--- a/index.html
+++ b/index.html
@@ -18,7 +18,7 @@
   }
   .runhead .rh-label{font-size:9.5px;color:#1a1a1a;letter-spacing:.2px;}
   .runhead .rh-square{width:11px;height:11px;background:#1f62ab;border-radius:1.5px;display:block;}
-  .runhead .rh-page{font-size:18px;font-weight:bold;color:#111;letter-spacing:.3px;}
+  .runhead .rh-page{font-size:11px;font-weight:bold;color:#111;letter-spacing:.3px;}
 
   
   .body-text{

============================================================

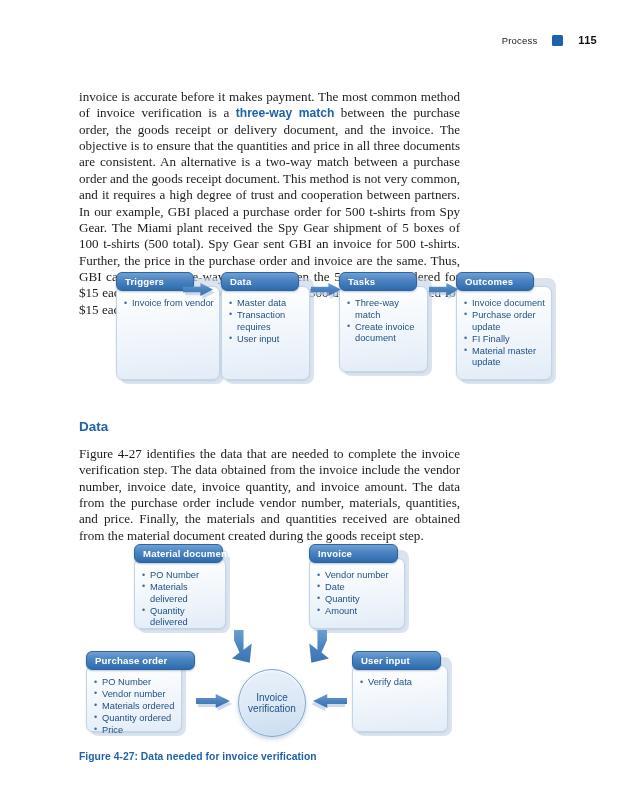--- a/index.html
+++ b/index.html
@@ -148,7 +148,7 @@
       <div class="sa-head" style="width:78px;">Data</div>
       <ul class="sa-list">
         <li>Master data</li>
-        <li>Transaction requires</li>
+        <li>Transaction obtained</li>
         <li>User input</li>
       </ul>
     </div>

============================================================

> Work item
Filter the records above down to the lines that hold the string "letter".

> Exercise response
   .runhead .rh-label{font-size:9.5px;color:#1a1a1a;letter-spacing:.2px;}
-  .runhead .rh-page{font-size:18px;font-weight:bold;color:#111;letter-spacing:.3px;}
+  .runhead .rh-page{font-size:11px;font-weight:bold;color:#111;letter-spacing:.3px;}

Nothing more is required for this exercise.